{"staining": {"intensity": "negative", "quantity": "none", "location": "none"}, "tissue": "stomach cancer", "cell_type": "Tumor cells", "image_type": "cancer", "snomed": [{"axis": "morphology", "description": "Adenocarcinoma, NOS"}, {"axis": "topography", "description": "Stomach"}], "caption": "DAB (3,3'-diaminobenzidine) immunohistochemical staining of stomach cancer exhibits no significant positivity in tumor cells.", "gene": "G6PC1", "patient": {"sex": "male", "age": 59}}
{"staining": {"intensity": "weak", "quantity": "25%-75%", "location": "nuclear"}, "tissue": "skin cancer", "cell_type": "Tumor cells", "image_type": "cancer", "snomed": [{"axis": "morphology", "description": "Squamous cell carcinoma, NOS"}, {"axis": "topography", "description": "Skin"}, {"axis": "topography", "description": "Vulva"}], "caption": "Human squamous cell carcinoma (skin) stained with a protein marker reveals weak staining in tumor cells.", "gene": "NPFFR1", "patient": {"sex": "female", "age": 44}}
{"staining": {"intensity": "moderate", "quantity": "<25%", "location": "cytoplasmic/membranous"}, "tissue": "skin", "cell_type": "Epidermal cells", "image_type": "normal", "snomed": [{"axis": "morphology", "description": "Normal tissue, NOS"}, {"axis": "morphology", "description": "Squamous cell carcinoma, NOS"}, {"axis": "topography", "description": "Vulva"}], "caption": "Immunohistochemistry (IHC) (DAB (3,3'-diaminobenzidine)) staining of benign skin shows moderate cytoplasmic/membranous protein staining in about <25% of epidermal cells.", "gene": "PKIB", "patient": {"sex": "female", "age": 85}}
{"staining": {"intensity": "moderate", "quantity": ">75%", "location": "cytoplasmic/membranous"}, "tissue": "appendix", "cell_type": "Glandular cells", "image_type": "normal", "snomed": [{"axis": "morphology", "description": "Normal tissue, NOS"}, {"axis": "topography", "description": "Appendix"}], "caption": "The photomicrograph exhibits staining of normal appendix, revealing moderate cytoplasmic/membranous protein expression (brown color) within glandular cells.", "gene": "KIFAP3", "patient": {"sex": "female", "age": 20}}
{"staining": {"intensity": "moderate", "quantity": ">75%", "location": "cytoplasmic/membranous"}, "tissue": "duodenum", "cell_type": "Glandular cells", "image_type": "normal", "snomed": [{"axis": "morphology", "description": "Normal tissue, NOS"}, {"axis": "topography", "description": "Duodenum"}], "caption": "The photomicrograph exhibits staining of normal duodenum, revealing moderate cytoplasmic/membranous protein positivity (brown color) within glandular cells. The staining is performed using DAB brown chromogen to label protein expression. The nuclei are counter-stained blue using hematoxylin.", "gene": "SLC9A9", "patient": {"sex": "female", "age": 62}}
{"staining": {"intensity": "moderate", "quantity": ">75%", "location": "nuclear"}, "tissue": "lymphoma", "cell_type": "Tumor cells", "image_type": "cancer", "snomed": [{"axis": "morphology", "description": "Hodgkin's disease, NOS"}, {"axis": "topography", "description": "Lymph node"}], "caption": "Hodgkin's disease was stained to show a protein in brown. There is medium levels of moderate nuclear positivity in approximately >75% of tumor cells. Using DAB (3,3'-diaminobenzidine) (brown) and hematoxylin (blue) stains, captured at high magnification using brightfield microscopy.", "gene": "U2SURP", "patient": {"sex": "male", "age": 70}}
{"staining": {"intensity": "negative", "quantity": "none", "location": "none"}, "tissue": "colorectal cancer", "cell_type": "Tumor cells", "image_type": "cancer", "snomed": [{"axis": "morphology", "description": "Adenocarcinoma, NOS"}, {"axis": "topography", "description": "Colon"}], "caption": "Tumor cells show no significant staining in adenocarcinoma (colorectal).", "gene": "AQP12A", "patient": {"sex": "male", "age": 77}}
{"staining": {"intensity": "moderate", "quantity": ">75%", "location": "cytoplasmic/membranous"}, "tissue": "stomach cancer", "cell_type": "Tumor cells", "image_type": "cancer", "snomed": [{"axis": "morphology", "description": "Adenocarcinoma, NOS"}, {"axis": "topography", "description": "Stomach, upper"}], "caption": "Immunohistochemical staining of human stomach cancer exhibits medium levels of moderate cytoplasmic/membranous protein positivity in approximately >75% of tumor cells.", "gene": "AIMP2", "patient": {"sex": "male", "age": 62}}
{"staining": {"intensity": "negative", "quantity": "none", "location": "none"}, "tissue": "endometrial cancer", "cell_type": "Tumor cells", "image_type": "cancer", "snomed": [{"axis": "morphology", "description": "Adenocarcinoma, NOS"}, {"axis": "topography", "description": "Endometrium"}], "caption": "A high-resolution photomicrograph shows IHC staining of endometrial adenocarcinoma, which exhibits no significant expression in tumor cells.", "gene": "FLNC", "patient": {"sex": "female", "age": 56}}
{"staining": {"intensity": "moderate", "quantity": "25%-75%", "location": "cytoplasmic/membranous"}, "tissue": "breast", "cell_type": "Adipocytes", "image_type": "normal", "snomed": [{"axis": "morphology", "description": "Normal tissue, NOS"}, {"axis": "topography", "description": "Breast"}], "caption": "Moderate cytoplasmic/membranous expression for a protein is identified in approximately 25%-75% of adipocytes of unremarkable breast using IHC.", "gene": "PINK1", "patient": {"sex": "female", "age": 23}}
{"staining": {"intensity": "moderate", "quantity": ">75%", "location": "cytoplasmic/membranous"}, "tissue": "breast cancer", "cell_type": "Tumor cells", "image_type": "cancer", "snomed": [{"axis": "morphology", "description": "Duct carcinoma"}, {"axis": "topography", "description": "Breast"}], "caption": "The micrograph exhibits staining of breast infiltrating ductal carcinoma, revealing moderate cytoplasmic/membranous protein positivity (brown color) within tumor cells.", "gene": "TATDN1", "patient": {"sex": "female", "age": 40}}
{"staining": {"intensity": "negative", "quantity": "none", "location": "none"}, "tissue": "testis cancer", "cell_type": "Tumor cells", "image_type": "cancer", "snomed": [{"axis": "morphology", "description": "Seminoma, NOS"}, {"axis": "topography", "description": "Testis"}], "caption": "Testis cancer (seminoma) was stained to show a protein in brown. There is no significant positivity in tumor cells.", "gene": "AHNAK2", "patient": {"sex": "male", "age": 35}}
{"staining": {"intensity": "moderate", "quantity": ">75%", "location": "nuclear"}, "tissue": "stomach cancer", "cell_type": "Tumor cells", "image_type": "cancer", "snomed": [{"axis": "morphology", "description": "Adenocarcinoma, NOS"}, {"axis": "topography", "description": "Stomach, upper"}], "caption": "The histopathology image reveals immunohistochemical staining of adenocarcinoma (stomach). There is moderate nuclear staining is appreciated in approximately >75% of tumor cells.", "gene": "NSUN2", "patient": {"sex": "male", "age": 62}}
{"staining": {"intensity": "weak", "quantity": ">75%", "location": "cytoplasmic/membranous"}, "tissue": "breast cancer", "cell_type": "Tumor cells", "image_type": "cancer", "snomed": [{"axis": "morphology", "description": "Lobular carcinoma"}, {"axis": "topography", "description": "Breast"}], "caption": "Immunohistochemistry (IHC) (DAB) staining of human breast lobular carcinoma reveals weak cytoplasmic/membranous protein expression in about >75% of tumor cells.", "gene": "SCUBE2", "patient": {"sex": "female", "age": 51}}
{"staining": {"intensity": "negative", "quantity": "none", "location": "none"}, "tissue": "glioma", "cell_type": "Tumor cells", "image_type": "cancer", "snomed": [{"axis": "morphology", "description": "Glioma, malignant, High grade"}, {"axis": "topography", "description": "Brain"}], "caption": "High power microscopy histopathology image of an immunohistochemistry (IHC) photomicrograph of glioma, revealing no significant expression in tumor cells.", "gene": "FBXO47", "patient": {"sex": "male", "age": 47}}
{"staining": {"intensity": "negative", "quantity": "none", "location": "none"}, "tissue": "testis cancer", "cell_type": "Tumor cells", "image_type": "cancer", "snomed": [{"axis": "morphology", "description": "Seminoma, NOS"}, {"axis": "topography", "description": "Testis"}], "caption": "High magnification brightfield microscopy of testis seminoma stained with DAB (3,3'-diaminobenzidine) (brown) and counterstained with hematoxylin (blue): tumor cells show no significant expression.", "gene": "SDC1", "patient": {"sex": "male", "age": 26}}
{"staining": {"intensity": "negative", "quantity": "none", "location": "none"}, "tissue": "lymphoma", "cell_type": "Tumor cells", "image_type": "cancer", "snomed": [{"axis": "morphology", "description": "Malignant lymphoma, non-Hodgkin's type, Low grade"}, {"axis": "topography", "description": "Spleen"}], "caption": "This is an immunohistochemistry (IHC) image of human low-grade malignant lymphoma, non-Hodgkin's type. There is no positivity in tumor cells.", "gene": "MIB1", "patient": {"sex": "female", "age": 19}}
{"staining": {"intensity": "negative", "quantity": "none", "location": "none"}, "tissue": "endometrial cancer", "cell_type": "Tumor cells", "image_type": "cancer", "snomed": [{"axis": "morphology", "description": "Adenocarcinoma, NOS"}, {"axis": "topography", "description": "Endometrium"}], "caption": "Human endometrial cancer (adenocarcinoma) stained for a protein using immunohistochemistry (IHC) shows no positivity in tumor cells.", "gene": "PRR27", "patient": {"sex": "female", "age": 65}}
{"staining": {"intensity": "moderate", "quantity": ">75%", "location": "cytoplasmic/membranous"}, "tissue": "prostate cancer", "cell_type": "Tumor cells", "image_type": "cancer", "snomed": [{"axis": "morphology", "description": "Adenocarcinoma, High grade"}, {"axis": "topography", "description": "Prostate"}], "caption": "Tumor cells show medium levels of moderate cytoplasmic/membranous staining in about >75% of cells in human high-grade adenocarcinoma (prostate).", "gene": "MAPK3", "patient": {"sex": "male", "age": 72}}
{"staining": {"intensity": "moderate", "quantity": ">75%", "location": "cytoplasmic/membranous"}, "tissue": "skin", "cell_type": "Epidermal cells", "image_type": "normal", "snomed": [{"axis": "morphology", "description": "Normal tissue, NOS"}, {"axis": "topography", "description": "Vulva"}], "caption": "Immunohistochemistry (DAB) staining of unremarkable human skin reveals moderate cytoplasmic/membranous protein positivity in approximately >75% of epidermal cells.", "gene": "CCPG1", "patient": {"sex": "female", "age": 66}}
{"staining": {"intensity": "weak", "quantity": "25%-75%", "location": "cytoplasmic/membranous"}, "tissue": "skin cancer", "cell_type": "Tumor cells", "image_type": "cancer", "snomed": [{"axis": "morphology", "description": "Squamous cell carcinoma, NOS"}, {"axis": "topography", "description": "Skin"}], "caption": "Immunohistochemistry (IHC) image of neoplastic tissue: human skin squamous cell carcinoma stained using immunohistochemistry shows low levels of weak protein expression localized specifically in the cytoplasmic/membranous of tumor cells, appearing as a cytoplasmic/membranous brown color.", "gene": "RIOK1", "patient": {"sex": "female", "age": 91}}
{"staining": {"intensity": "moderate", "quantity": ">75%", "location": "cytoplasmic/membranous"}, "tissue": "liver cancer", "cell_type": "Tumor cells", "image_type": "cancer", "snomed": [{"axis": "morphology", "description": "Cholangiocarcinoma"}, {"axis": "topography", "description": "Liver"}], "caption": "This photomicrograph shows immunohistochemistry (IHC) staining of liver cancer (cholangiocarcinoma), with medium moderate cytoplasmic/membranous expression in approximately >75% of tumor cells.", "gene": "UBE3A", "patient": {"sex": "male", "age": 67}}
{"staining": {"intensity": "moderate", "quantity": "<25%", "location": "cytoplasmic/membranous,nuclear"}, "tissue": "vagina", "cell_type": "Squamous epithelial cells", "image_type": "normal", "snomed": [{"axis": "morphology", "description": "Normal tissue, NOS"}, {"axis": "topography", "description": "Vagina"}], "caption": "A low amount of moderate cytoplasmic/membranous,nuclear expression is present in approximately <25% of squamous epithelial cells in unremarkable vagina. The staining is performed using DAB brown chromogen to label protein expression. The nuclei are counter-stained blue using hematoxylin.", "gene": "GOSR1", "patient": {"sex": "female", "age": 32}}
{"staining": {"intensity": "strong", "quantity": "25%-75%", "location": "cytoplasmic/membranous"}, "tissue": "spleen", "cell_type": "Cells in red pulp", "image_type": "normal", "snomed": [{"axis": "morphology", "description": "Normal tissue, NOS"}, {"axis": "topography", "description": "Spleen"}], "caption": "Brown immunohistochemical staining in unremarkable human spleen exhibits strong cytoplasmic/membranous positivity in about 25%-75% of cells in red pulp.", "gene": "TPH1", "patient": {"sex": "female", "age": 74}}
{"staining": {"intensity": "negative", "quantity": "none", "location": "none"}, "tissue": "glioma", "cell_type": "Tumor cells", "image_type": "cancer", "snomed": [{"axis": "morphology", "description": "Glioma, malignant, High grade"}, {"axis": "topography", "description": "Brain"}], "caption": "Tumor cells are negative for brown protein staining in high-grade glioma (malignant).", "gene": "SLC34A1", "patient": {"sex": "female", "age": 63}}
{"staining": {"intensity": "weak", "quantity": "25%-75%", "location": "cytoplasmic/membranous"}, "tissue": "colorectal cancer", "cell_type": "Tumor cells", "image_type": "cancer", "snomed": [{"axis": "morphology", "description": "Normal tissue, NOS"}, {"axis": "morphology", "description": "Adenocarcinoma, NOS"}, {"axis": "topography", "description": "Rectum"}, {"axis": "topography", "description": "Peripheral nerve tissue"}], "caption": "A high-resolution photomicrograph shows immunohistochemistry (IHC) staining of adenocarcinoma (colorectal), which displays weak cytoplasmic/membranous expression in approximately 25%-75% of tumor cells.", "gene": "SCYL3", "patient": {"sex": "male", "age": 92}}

Exercise goal: Both end lines included, restate word for word the lines above from the line with "staining of unremarkable" to the line with "staining of liver", and nothing else.

Result:
{"staining": {"intensity": "moderate", "quantity": ">75%", "location": "cytoplasmic/membranous"}, "tissue": "skin", "cell_type": "Epidermal cells", "image_type": "normal", "snomed": [{"axis": "morphology", "description": "Normal tissue, NOS"}, {"axis": "topography", "description": "Vulva"}], "caption": "Immunohistochemistry (DAB) staining of unremarkable human skin reveals moderate cytoplasmic/membranous protein positivity in approximately >75% of epidermal cells.", "gene": "CCPG1", "patient": {"sex": "female", "age": 66}}
{"staining": {"intensity": "weak", "quantity": "25%-75%", "location": "cytoplasmic/membranous"}, "tissue": "skin cancer", "cell_type": "Tumor cells", "image_type": "cancer", "snomed": [{"axis": "morphology", "description": "Squamous cell carcinoma, NOS"}, {"axis": "topography", "description": "Skin"}], "caption": "Immunohistochemistry (IHC) image of neoplastic tissue: human skin squamous cell carcinoma stained using immunohistochemistry shows low levels of weak protein expression localized specifically in the cytoplasmic/membranous of tumor cells, appearing as a cytoplasmic/membranous brown color.", "gene": "RIOK1", "patient": {"sex": "female", "age": 91}}
{"staining": {"intensity": "moderate", "quantity": ">75%", "location": "cytoplasmic/membranous"}, "tissue": "liver cancer", "cell_type": "Tumor cells", "image_type": "cancer", "snomed": [{"axis": "morphology", "description": "Cholangiocarcinoma"}, {"axis": "topography", "description": "Liver"}], "caption": "This photomicrograph shows immunohistochemistry (IHC) staining of liver cancer (cholangiocarcinoma), with medium moderate cytoplasmic/membranous expression in approximately >75% of tumor cells.", "gene": "UBE3A", "patient": {"sex": "male", "age": 67}}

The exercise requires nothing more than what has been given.